2017 Volvo S90 Review: Polestar Performance Optimisation pack unveiled
2017 Volvo S90 Review: Polestar Performance Optimisation pack unveiled

2017 Volvo S90 Review: Polestar Performance Optimisation pack unveiled

The 2017 Volvo S90 sedan arrives to replace the S80 in the Swedish automaker’s lineup. Though it’s more than that; Volvo is starting over, with the S90 a fully reconceived flagship sedan—built on a new platform, with new engines under the hood, a new design concept, and virtually no carry-over pieces from the previous sedan.

Its powertrains are impressive as well. For the United States, there will be three engine choices available: a turbocharged 2.0-liter four-cylinder in a T5; a supercharged and turbocharged 2.0-liter four-cylinder in a T6; and a supercharged and turbocharged 2.0-liter four working with an electric drive system in a range-topping T8 Twin Engine.

These powertrains are shared with the XC90 but the range-topping S90 T8 Twin Engine has been confirmed with 410 horsepower, which is up 10 horses on the XC90 T8 Twin Engine. Meanwhile, the S90 T5 and S90 T6 are estimated to deliver 240 hp and 302 hp, respectively.

All S90s will come standard with an eight-speed automatic transmission.

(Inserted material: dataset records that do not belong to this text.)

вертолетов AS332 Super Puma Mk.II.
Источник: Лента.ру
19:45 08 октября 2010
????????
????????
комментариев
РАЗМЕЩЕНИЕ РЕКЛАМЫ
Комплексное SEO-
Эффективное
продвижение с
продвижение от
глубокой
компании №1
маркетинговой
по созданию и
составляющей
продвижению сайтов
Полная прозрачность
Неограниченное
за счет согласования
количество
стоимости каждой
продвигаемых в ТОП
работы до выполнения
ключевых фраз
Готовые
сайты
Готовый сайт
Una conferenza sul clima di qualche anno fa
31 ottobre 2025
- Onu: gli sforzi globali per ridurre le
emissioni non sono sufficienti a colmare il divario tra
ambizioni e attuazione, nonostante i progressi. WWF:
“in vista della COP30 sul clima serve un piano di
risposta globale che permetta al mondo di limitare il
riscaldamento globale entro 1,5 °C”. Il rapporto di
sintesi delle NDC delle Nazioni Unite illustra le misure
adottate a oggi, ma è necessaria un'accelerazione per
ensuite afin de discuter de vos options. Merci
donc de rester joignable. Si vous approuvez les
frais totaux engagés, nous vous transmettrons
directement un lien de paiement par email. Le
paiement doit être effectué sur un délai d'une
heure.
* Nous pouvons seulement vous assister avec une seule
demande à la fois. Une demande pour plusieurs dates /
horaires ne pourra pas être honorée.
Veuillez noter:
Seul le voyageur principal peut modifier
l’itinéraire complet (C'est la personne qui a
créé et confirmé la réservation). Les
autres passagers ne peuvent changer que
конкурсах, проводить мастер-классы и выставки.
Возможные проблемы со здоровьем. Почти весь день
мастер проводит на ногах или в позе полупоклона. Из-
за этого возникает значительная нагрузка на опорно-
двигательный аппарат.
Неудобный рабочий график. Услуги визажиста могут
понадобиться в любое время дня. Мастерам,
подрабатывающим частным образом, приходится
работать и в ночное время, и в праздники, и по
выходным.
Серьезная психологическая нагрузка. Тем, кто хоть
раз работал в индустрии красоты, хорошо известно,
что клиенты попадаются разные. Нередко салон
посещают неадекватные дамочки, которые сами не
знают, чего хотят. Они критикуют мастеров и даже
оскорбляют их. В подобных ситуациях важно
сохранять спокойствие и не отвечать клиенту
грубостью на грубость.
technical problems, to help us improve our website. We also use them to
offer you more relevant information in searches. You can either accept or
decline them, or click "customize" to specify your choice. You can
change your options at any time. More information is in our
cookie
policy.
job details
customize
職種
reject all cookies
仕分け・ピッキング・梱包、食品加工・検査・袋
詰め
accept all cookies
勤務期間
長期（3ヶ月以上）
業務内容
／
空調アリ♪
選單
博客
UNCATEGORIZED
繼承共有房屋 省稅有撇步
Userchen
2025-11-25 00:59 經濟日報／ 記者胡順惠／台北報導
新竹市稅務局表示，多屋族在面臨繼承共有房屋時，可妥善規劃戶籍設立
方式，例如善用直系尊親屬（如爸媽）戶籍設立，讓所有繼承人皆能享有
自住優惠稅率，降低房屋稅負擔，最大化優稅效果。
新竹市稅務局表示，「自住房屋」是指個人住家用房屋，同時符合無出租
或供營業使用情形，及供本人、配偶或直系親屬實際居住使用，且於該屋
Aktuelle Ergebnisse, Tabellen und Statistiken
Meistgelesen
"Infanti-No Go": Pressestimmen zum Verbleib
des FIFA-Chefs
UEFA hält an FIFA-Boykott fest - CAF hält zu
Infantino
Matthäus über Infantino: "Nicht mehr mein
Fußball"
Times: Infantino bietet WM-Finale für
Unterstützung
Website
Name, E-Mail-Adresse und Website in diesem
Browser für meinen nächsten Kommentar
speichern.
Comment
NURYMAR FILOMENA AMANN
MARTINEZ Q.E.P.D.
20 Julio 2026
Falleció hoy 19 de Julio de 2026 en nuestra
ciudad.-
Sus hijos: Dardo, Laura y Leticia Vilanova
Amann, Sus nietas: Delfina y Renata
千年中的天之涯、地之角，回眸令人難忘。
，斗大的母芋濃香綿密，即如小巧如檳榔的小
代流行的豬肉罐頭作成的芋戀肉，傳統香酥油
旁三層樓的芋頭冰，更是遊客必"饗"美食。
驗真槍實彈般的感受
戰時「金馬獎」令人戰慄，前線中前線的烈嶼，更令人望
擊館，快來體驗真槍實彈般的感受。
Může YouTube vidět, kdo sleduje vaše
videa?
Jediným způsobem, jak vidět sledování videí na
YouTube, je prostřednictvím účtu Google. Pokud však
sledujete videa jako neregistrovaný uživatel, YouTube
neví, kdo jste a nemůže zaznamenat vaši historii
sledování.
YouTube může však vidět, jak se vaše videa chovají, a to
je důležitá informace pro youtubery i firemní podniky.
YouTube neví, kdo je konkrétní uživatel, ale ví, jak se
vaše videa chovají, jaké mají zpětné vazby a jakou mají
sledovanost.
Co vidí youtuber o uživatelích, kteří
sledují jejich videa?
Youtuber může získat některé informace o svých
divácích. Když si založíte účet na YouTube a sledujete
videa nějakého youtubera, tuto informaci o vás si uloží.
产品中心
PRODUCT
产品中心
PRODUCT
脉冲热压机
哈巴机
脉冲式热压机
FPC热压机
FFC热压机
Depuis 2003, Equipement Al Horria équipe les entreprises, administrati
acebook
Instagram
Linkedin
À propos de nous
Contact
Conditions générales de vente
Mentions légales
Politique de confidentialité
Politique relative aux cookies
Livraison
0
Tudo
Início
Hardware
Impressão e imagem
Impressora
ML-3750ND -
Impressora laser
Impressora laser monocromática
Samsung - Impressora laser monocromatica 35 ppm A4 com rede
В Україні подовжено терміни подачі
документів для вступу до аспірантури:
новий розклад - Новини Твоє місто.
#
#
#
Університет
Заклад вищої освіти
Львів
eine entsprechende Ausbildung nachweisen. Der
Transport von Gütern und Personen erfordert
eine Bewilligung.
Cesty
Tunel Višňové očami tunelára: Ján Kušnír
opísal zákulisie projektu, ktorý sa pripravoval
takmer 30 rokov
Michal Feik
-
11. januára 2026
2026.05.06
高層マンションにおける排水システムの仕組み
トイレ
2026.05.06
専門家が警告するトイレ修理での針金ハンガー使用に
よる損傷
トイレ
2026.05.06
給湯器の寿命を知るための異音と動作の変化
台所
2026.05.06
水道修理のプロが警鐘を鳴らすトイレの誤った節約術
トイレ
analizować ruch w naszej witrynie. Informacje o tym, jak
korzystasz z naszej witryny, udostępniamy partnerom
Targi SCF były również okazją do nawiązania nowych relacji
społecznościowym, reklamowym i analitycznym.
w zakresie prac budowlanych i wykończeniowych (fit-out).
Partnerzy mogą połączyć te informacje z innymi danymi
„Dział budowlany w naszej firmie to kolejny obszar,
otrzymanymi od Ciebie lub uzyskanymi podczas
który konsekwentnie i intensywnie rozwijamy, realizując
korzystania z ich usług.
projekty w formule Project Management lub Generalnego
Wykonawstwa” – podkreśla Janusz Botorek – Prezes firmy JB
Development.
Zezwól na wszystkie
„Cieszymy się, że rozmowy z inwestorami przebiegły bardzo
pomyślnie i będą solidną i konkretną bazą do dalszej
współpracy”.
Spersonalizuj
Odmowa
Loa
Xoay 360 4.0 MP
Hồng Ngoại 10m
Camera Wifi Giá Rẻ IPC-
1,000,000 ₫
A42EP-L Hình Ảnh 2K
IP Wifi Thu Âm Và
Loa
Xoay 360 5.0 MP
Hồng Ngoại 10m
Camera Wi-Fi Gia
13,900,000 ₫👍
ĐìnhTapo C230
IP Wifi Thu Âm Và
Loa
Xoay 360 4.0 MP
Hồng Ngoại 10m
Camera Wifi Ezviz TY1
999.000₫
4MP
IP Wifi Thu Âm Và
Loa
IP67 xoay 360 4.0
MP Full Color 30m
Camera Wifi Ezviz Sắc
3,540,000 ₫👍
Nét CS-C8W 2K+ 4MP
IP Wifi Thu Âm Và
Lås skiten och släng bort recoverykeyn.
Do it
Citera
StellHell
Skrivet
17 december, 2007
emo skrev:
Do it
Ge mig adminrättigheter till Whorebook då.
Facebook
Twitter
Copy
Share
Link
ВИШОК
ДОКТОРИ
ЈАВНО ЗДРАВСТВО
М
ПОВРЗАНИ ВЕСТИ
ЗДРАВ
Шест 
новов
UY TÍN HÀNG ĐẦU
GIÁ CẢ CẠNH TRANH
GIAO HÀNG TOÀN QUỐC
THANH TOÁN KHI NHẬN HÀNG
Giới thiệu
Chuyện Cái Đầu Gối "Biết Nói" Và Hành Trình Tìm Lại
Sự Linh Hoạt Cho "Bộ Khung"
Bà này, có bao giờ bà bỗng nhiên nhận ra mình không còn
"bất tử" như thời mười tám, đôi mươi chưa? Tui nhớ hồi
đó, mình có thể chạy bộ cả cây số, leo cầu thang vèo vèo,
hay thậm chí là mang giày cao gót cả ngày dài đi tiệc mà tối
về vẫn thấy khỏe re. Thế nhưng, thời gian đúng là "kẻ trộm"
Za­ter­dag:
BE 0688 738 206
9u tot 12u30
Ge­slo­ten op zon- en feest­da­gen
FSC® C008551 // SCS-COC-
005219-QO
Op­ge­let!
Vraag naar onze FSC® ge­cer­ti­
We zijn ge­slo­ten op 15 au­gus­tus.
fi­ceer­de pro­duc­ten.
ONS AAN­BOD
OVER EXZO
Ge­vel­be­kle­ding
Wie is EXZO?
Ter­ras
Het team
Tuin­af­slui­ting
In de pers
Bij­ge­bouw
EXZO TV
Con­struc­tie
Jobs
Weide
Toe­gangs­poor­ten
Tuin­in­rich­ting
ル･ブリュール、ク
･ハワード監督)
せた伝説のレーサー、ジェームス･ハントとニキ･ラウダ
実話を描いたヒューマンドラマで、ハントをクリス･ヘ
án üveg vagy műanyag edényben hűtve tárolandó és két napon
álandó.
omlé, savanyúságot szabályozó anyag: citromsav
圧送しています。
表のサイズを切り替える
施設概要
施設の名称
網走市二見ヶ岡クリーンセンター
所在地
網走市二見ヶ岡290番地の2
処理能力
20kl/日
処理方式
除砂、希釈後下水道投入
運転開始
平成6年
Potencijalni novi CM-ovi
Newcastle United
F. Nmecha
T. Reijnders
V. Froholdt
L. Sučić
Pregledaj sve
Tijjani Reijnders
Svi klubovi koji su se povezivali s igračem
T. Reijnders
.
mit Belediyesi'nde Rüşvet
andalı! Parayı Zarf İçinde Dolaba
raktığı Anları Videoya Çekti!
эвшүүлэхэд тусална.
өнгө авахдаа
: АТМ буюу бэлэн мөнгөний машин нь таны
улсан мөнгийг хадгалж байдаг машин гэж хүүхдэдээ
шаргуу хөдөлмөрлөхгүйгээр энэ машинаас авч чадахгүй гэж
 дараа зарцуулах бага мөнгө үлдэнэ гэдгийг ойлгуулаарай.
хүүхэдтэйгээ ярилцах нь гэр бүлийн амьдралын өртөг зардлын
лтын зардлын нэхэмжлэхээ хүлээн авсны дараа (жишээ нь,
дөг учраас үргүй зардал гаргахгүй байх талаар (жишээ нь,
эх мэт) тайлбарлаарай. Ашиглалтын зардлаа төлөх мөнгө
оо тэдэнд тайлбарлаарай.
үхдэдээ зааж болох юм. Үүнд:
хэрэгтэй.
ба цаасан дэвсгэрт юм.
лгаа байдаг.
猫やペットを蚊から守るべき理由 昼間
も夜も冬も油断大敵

Because of its gas engine/electric motor combo, ‘through-the-road’ hybrid all-wheel drive will be standard on the S90 T8 Twin Engine. Lesser S90 variants will come with front-wheel drive standard with the option of a mechanical all-wheel-drive system.

Peering inside, it’s clear the designers have taken cues from the success of the XC90 but have also taken the luxury to a higher level. You’ll find real wood and metal detailing plus a digital instrument cluster and Bowers & Wilkins audio. Note, the model pictured features the range-topping Inscription trim, so not all of these will be standard.

What will be standard, though, is a semi-autonomous system known as Pilot Assist. The original version of Pilot Assist made its debut on the 2016 XC90 and allows the vehicle to accelerate, decelerate, come to a complete stop and steer in road conditions with clear lane markings based on the car in front up to speeds of 30 mph. The version in the S90 offers the same functionality but can operate at speeds of up to 80 mph, meaning highway driving. It also no longer requires a car in front to track.

Also with the S90, Volvo is also expanding its City Safety object detection system to now include a large animal detection function. When an object is detected in the road ahead, the system provides warning and brake support to help avoid a collision.

Key rivals for the S90 include the Acura RLX, Lexus ES, new Lincoln Continental and the mid-size sedans from the three major German luxury brands.